Last year was my favorite November 7th.  Last year, I had the freedom and ability to really spend the entire day remembering Aaron.  I needed it.  This year, today, we travel to Iowa City for an eye appointment for Kiran.

But, thanks to an old friend who I caught up with earlier this week, I have been reminded to be kind to myself today.  And I am deciding to do that.  School can wait for tomorrow.  I can find the pockets of time in the day to just enjoy Kiran and be with my family – Dad is making the trip with us.

Life has to keep moving, but today also has to be acknowledged.  It’s never a perfect process (well, last year was pretty perfect), but it’s important to me to take the time.

I do miss Aaron.  I have become an expert at missing him.  I have missed him for an entire year more than I got to not miss him.  I have had to live my entire adult life without my brother.  It still sucks, no matter how many years pass.

 

 

Third Cage Session

Today is Kiran’s last day in the cage (universal exercise unit).  This is the third session he has had in this intensive physical therapy program, and he has always made really great progress in strength and confidence within his skill set.

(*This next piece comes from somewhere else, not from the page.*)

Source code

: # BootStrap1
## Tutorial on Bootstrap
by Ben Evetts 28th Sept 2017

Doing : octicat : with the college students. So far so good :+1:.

This time has been no different, despite his 8-week session turning into only a 6-week session, due to life.  His evaluation was done yesterday, and he gained 11 points during this session!  This essentially means his need for assistance has gone down, across various skills, by a total of 11 points (Most of the skills targeted went down 1 assist point).

This is cause for celebration!  Progress has been made!

It’s a long road – and lately, it has felt so hard – but we journey together.  And continue to move forward.